Date of this Version
Yanshuo S Li, "Evaluation of collection method and diet effects on apparent digestibility and energy values of swine diets," M.S. thesis, University of Nebraska, August, 2013.
Two experiments were conducted to investigate the effects of collection method and diet on estimating digestibility values. In Exp. 1, 24 barrows were fed either a corn-soybean meal diet (CSBM) or CSBM with 20% dried distillers grains with solubles (DDGS). Fecal collections were based on exact timing (Day collection) or marker-to-marker collection (MM) methods during a 4-d period. Diets contained 0.5% of titanium dioxide (TiO2) for estimating digestibility using the index method. In Exp. 2, the effects of collection method and basal diet on determination of DDGS digestibility were studied using 24 barrows. Diets were CSBM (basal 1), barley-canola meal diet (BCM; basal 2), and 20% of basal 1 or basal 2 replaced by DDGS (total 1 and total 2). Day and MM methods were administered for each individual pig by separate collections and measurements of feces. In Exp. 1, Day and MM methods were not different (P > 0.10) on estimation of digestibility values, except that ME values tended to be greater (0.05 < P < 0.10) when estimated using Day vs.

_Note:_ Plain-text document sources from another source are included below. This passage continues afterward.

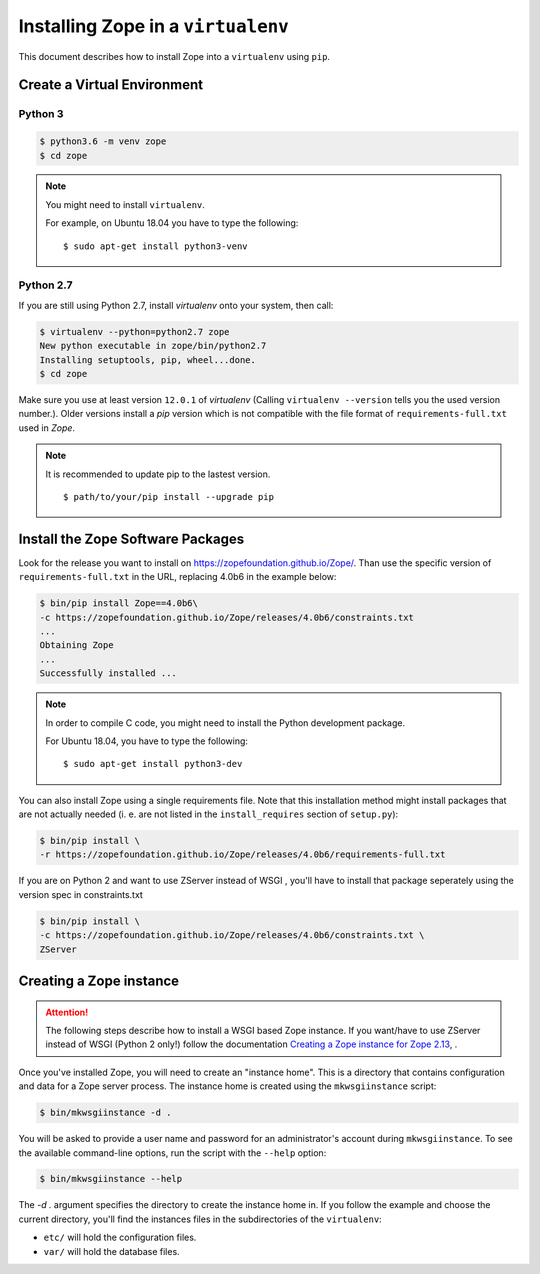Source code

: Installing Zope in a ``virtualenv``
===================================

.. highlight:: bash

This document describes how to install Zope into a ``virtualenv``
using ``pip``.


Create a Virtual Environment
----------------------------

Python 3
++++++++

.. code-block:: sh

   $ python3.6 -m venv zope
   $ cd zope

.. note::
  You might need to install ``virtualenv``.

  For example, on Ubuntu 18.04 you have to type the following::

    $ sudo apt-get install python3-venv

Python 2.7
++++++++++

If you are still using Python 2.7, install `virtualenv` onto your
system, then call:

.. code-block:: sh

   $ virtualenv --python=python2.7 zope
   New python executable in zope/bin/python2.7
   Installing setuptools, pip, wheel...done.
   $ cd zope

Make sure you use at least version ``12.0.1`` of `virtualenv`
(Calling ``virtualenv --version`` tells you the used version
number.).
Older versions install a `pip` version which is not compatible with
the file format of ``requirements-full.txt`` used in `Zope`.

.. note::
  It is recommended to update pip to the lastest version. ::

    $ path/to/your/pip install --upgrade pip


Install the Zope Software Packages
----------------------------------

Look for the release you want to install on
https://zopefoundation.github.io/Zope/. Than use the specific
version of ``requirements-full.txt`` in the URL, replacing 4.0b6 in the example below:

.. code-block:: sh

   $ bin/pip install Zope==4.0b6\
   -c https://zopefoundation.github.io/Zope/releases/4.0b6/constraints.txt
   ...
   Obtaining Zope
   ...
   Successfully installed ...

.. note::
  In order to compile C code, you might need to install the Python development package.

  For Ubuntu 18.04, you have to type the following::

    $ sudo apt-get install python3-dev

You can also install Zope using a single requirements file. Note that this
installation method might install packages that are not actually needed (i. e.
are not listed in the ``install_requires`` section of ``setup.py``):

.. code-block:: sh

    $ bin/pip install \
    -r https://zopefoundation.github.io/Zope/releases/4.0b6/requirements-full.txt


If you are on Python 2 and want to use ZServer instead of WSGI , you'll have to
install that package seperately using the version spec in constraints.txt

.. code-block:: sh

    $ bin/pip install \
    -c https://zopefoundation.github.io/Zope/releases/4.0b6/constraints.txt \
    ZServer


Creating a Zope instance
------------------------

.. attention::

  The following steps describe how to install a WSGI based Zope
  instance.   If you want/have to use ZServer instead of WSGI (Python
  2 only!) follow  the documentation
  `Creating a Zope instance for Zope 2.13`_, .

.. _`Creating a Zope instance for Zope 2.13` : http://zope.readthedocs.io/en/2.13/INSTALL-virtualenv.html#creating-a-zope-instance


Once you've installed Zope, you will need to create an "instance
home". This is a directory that contains configuration and data for a
Zope server process.  The instance home is created using the
``mkwsgiinstance`` script:

.. code-block:: sh

  $ bin/mkwsgiinstance -d .

You will be asked to provide a user name and password for an
administrator's account during ``mkwsgiinstance``.  To see the
available command-line options, run the script with the ``--help``
option:

.. code-block:: sh

   $ bin/mkwsgiinstance --help

The `-d .` argument specifies the directory to create the instance
home in.
If you follow the example and choose the current directory, you'll
find the instances files in the subdirectories of the ``virtualenv``:

- ``etc/`` will hold the configuration files.
- ``var/`` will hold the database files.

MM methods; whereas, digestibility estimates and dietary energy values were about 0.5% and 20 kcal/kg lower (P < 0.05) estimated using the index vs. total collection (Day and MM) methods. In Exp. 2, digestibility estimates of diets and DDGS were not different (P > 0.10) calculated using Day and MM methods. The average DE and ME (kcal/kg, as-fed) of DDGS were 4,035 and 3,704, respectively estimated using basal 1, which were not different (P > 0.10) from using basal 2 (4,081 and 3,651, respectively). In conclusion, digestibility values of a complex diet and DDGS are not different when estimated by Day or MM method. When corn-soybean meal based diets are fed, digestibility estimates are lower using the index method compared to the total collection method. Additionally, basal diets may not affect DDGS digestibility estimates.